The Governor initiated several programs in response to the sub-prime mortgage situation. The Mortgage Foreclosure Assistance Hotline has been in effect since August, and has handled more than 2,450 calls to date. Connecticut’s residents who are facing foreclosure on their homes may call (877) 472-8313 toll-free and receive advice and guidance regarding their mortgage problems.
The free hotline is open Monday-Friday, 8:00 a.m. to 5:00 p.m.
“We are committed to helping our citizens who are facing foreclosure in finding a proper solution to their problem,” Governor Rell said. “We want to do all we can to help people avoid foreclosure, and the hotline provides people with information, materials, and contacts to help resolve their mortgage difficulties. We want homeowners to know that this free information and assistance is available to them.”
Last week, Governor Rell announced enhancements to the CT FAMLIES refinancing program to assist more homeowners caught up in the sub-prime mortgage crisis in Connecticut. The changes to the program will allow more homeowners to participate in the program and provide more direct assistance to Connecticut families facing foreclosure.
CT FAMLIES is a refinance mortgage assistance program, established by Governor Rell and administered through the Connecticut Housing Finance Authority, to assist low-to-moderate income first-time homebuyers with adjustable rate mortgages. Information on this program is available at www.chfa.org.
Foreclosure not only presents problems for the homeowner, but also for communities in general as foreclosures negatively affect home values. Lenders have been encouraged to work with borrowers who fall behind in their payments to try to come up with an acceptable payment plan which would allow the borrower to keep their home.
“The best advice I can give homeowners is to be proactive,”said Banking Commissioner Howard F. Pitkin. “If you are having a hard time paying your mortgage, or expect to be in trouble when your adjustable rate re-sets, contact your lender.

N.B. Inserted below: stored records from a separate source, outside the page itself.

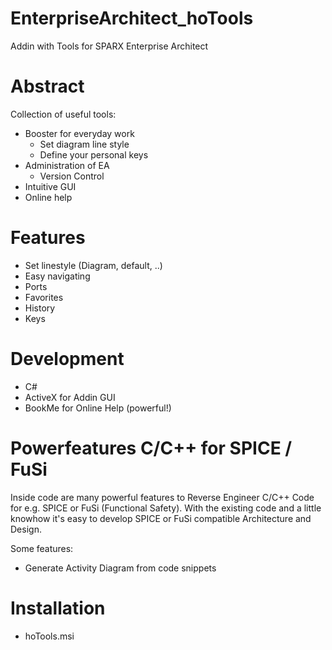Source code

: # EnterpriseArchitect_hoTools
Addin with Tools for SPARX Enterprise Architect

# Abstract #
Collection of useful tools:

- Booster for everyday work
  - Set diagram line style 
  - Define your personal keys
- Administration of EA
  - Version Control 
- Intuitive GUI
- Online help


# Features #
- Set linestyle (Diagram, default, ..)
- Easy navigating
- Ports
- Favorites
- History
- Keys

# Development #
- C#
- ActiveX for Addin GUI
- BookMe for Online Help (powerful!)

# Powerfeatures C/C++ for SPICE / FuSi #
Inside code are many powerful features to Reverse Engineer C/C++ Code for e.g. SPICE or FuSi (Functional Safety). With the existing code and a little knowhow it's easy to develop SPICE or FuSi compatible Architecture and Design.

Some features:
- Generate Activity Diagram from code snippets

# Installation #
- hoTools.msi



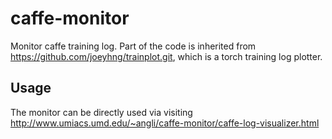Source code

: # caffe-monitor
Monitor caffe training log. Part of the code is inherited from https://github.com/joeyhng/trainplot.git, which is a torch training log plotter.

## Usage
The monitor can be directly used via visiting
http://www.umiacs.umd.edu/~angli/caffe-monitor/caffe-log-visualizer.html
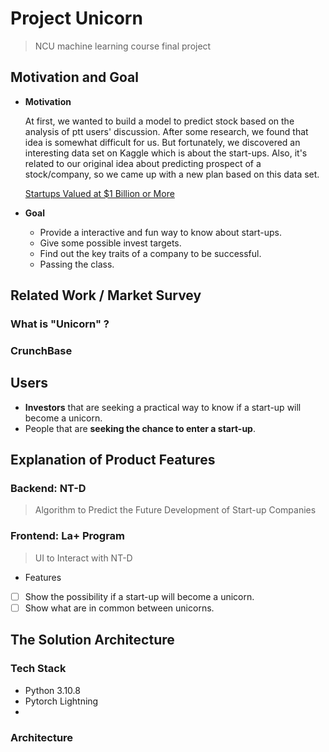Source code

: # Project Unicorn

> NCU machine learning course final project

## Motivation and Goal

- **Motivation**

  At first, we wanted to build a model to predict stock based on the analysis of ptt users' discussion.
  After some research, we found that idea is somewhat difficult for us.
  But fortunately, we discovered an interesting data set on Kaggle which is about the start-ups.
  Also, it's related to our original idea about predicting prospect of a stock/company, so we came up with a new plan based on this data set.

  [Startups Valued at $1 Billion or More](https://www.kaggle.com/datasets/thedevastator/startups-valued-at-1-billion-or-more)
- **Goal**
	- Provide a interactive and fun way to know about start-ups.
    - Give some possible invest targets.
	- Find out the key traits of a company to be successful.
	- Passing the class.

## Related Work / Market Survey

### What is "Unicorn" ?

### CrunchBase

## Users

- **Investors** that are seeking a practical way to know if a start-up will become a unicorn.
- People that are **seeking the chance to enter a start-up**.

## Explanation of Product Features

### Backend: NT-D

> Algorithm to Predict the Future Development of Start-up Companies

### Frontend: La+ Program

> UI to Interact with NT-D

- Features
- [ ] Show the possibility if a start-up will become a unicorn.
- [ ] Show what are in common between unicorns.

## The Solution Architecture

[//]: # (&#40;Describe of product solutions and techniques&#41;)

### Tech Stack

- Python 3.10.8
- Pytorch Lightning
-

### Architecture

[//]: # (I will put a graph here)
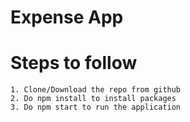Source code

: # Expense App


# Steps to follow

`1. Clone/Download the repo from github`  
`2. Do npm install to install packages`  
`3. Do npm start to run the application`

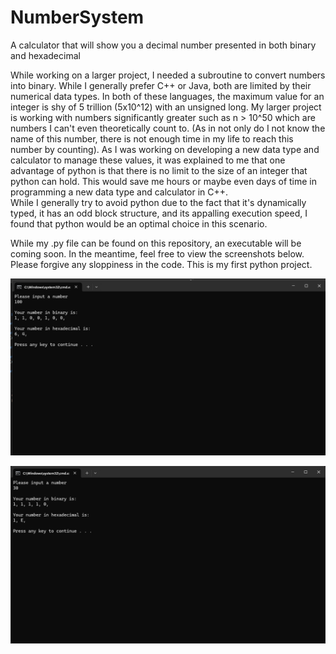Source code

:# NumberSystem
A calculator that will show you a decimal number presented in both binary and hexadecimal

While working on a larger project, I needed a subroutine to convert numbers into binary. While I generally prefer C++ or Java, both are limited by their numerical data types. In both of these languages, the maximum value for an integer is shy of 5 trillion (5x10^12) with an unsigned long. My larger project is working with numbers significantly greater such as n > 10^50 which are numbers I can't even theoretically count to. (As in not only do I not know the name of this number, there is not enough time in my life to reach this number by counting). As I was working on developing a new data type and calculator to manage these values, it was explained to me that one advantage of python is that there is no limit to the size of an integer that python can hold. This would save me hours or maybe even days of time in programming a new data type and calculator in C++.  
While I generally try to avoid python due to the fact that it's dynamically typed, it has an odd block structure, and its appalling execution speed, I found that python would be an optimal choice in this scenario.

While my .py file can be found on this repository, an executable will be coming soon. In the meantime, feel free to view the screenshots below. Please forgive any sloppiness in the code. This is my first python project.

![alt text](https://github.com/KlefaffleWaffle/NumberSystem/blob/main/Python%20Calc%20A.png "Logo Title Text 1")

![alt text](https://github.com/KlefaffleWaffle/NumberSystem/blob/main/Python%20Calc%20B.png "Logo Title Text 1")
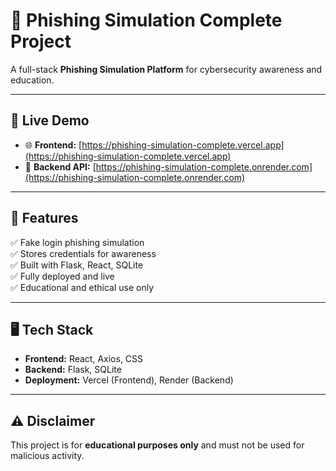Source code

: 
# 🎯 Phishing Simulation Complete Project

A full-stack **Phishing Simulation Platform** for cybersecurity awareness and education.

---

## 🚀 Live Demo

- 🌐 **Frontend:** [https://phishing-simulation-complete.vercel.app](https://phishing-simulation-complete.vercel.app)
- 🔗 **Backend API:** [https://phishing-simulation-complete.onrender.com](https://phishing-simulation-complete.onrender.com)   

---

## 🌟 Features

✅ Fake login phishing simulation  
✅ Stores credentials for awareness  
✅ Built with Flask, React, SQLite  
✅ Fully deployed and live  
✅ Educational and ethical use only

---

## 🖥️ Tech Stack

- **Frontend:** React, Axios, CSS
- **Backend:** Flask, SQLite
- **Deployment:** Vercel (Frontend), Render (Backend)

---

## ⚠️ Disclaimer

This project is for **educational purposes only** and must not be used for malicious activity.

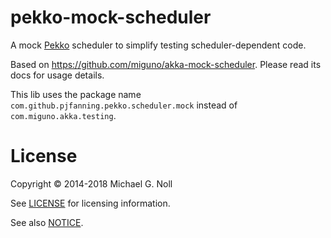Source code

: # pekko-mock-scheduler

A mock [Pekko](https://pekko.apache.org) scheduler to simplify testing scheduler-dependent code.

Based on https://github.com/miguno/akka-mock-scheduler. Please read its docs for usage details.

This lib uses the package name `com.github.pjfanning.pekko.scheduler.mock` instead of `com.miguno.akka.testing`.

# License

Copyright © 2014-2018 Michael G. Noll

See [LICENSE](LICENSE) for licensing information.

See also [NOTICE](NOTICE).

It’s in no one’s interest to foreclose, and your lender is likely to be willing and able to work on a satisfactory solution.”
“Foreclosure rescue scams are an unfortunate by-product of the sub-prime problem,” said Commissioner Pitkin. “People who have fallen behind on their mortgage are most susceptible to offers promising a quick fix. However, homeowners in that situation should work only with their lender or with reputable HUD-certified housing counselors.”

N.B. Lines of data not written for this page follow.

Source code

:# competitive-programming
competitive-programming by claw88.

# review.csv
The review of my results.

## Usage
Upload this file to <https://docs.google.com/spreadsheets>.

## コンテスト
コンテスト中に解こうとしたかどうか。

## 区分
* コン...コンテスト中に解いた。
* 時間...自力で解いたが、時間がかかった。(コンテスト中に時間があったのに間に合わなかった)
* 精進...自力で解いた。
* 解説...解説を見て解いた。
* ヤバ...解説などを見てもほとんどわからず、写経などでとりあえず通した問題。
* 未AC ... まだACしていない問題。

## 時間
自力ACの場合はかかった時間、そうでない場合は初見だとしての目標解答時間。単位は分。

The Department of Banking offers information for homeowners on its Web site, at www.ct.gov/dob. Consumers may also call the Department’s Consumer Affairs Division if they have any questions, at 860-240-8299, or toll-free, at 1-800-831-7225.
CHFA began taking applications for the new CT FAMLIES program on December 10th. A call center – (860) 571-3500 – has been set up at CHFA to help assist borrowers with the program. To date, CHFA has received more than 3,000 calls, many of them seeking more information on either the CT FAMLIES program or guidance as to how to work with the current holder of their mortgage.
The Mortgage Bankers Association, in a quarterly snapshot of the mortgage market released Thursday, said the proportion of all mortgages nationwide that fell into foreclosure shot up to a record high in the October-to-December quarter.